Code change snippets
☆ ☆ ☆ ☆
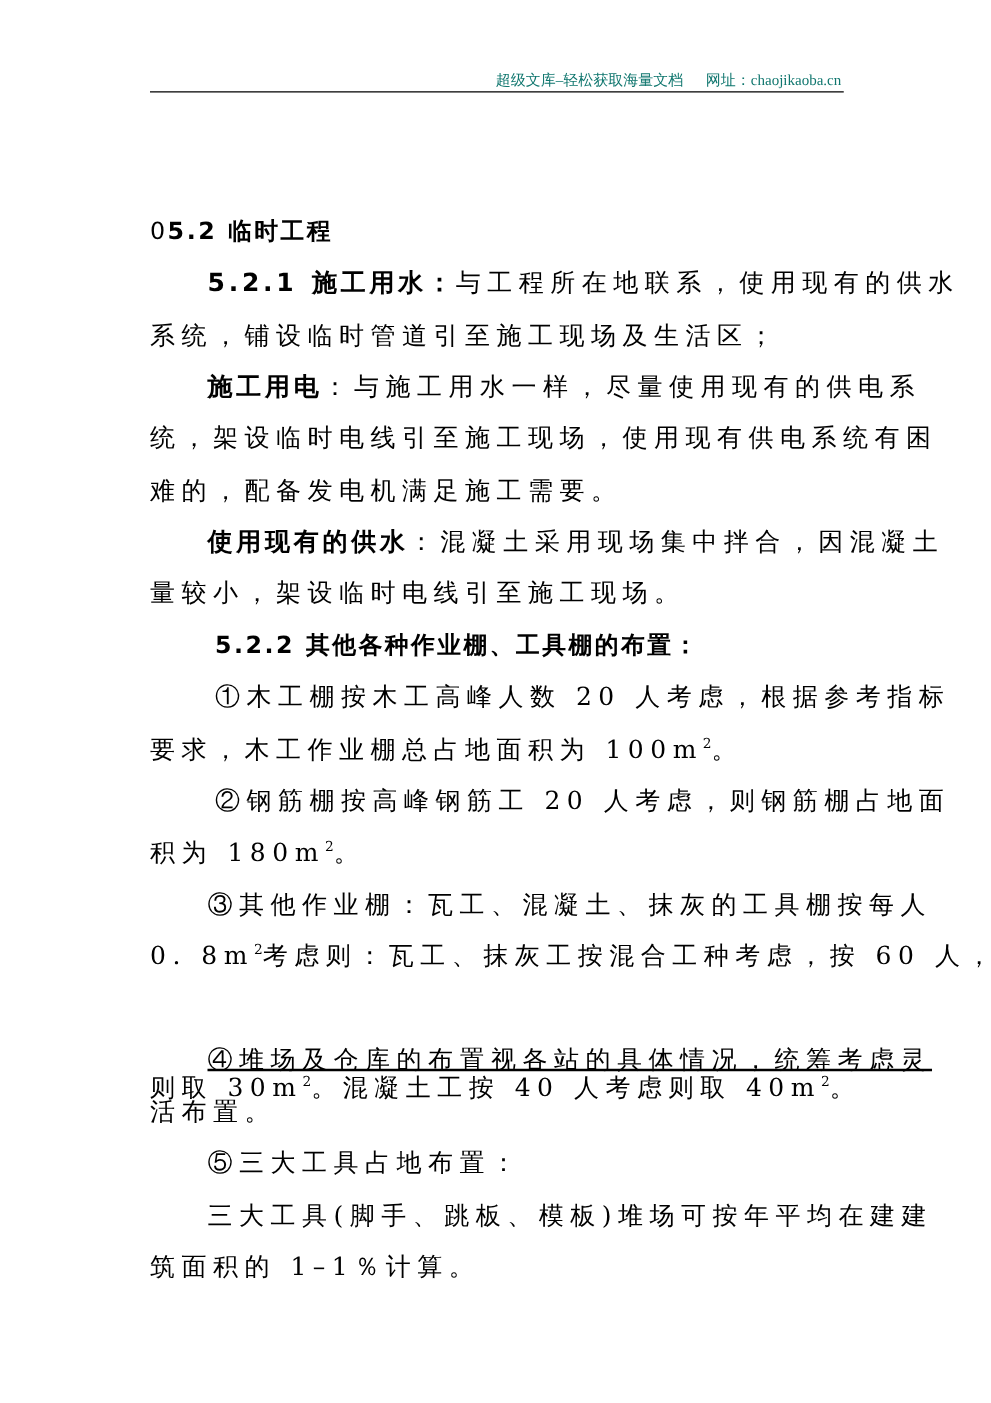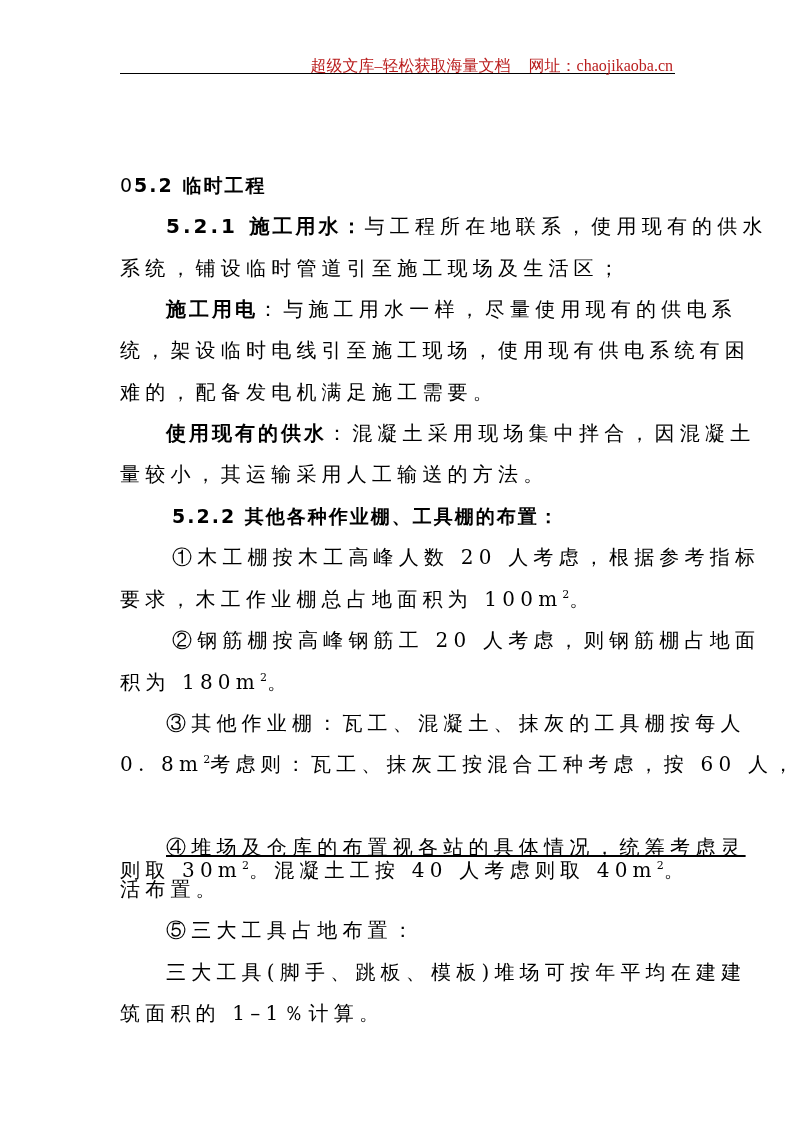--- a/index.html
+++ b/index.html
@@ -20,22 +20,22 @@
       left: 120px;
       top: 55px;
       width: 555px;
       height: 18px;
       border-bottom: 1px solid #000;
     }
     .header-text {
       position: absolute;
       right: 2px;
       top: 1px;
-      font-size: 16px;
-      color: #b91c1c;
+      font-size: 12px;
+      color: #0f766e;
       font-family: "Liberation Serif", "DejaVu Serif", serif;
       white-space: nowrap;
     }
     .header-text .gap { display: inline-block; width: 18px; }
 
     .content {
       position: absolute;
       left: 120px;
       top: 0;
       width: 570px;
@@ -97,21 +97,21 @@
     <span>统，架设临时电线引至施工现场，使用现有供电系统有困</span>
   </div>
   <div class="line" style="top:380px;">
     <span>难的，配备发电机满足施工需要。</span>
   </div>
 
   <div class="line indent" style="top:421px;">
     <span class="bold">使用现有的供水</span><span>：混凝土采用现场集中拌合，因混凝土</span>
   </div>
   <div class="line" style="top:462px;">
-    <span>量较小，其运输采用人工输送的方法。</span>
+    <span>量较小，架设临时电线引至施工现场。</span>
   </div>
 
   <div class="line indent-sm section-title" style="top:504px; font-size:19px;">
     <span>5.2.2 其他各种作业棚、工具棚的布置：</span>
   </div>
 
   <div class="line indent-sm" style="top:545px;">
     <span>①木工棚按木工高峰人数 20 人考虑，根据参考指标</span>
   </div>
   <div class="line" style="top:587px;text-align:right;">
☆ ☆ ☆ ☆
**TASK DESCRIPTION:** In your copy, include no pictures; print every line above exactly.

**RESULT BELOW:**
--- a/index.html
+++ b/index.html
@@ -20,22 +20,22 @@
       left: 120px;
       top: 55px;
       width: 555px;
       height: 18px;
       border-bottom: 1px solid #000;
     }
     .header-text {
       position: absolute;
       right: 2px;
       top: 1px;
-      font-size: 16px;
-      color: #b91c1c;
+      font-size: 12px;
+      color: #0f766e;
       font-family: "Liberation Serif", "DejaVu Serif", serif;
       white-space: nowrap;
     }
     .header-text .gap { display: inline-block; width: 18px; }
 
     .content {
       position: absolute;
       left: 120px;
       top: 0;
       width: 570px;
@@ -97,21 +97,21 @@
     <span>统，架设临时电线引至施工现场，使用现有供电系统有困</span>
   </div>
   <div class="line" style="top:380px;">
     <span>难的，配备发电机满足施工需要。</span>
   </div>
 
   <div class="line indent" style="top:421px;">
     <span class="bold">使用现有的供水</span><span>：混凝土采用现场集中拌合，因混凝土</span>
   </div>
   <div class="line" style="top:462px;">
-    <span>量较小，其运输采用人工输送的方法。</span>
+    <span>量较小，架设临时电线引至施工现场。</span>
   </div>
 
   <div class="line indent-sm section-title" style="top:504px; font-size:19px;">
     <span>5.2.2 其他各种作业棚、工具棚的布置：</span>
   </div>
 
   <div class="line indent-sm" style="top:545px;">
     <span>①木工棚按木工高峰人数 20 人考虑，根据参考指标</span>
   </div>
   <div class="line" style="top:587px;text-align:right;">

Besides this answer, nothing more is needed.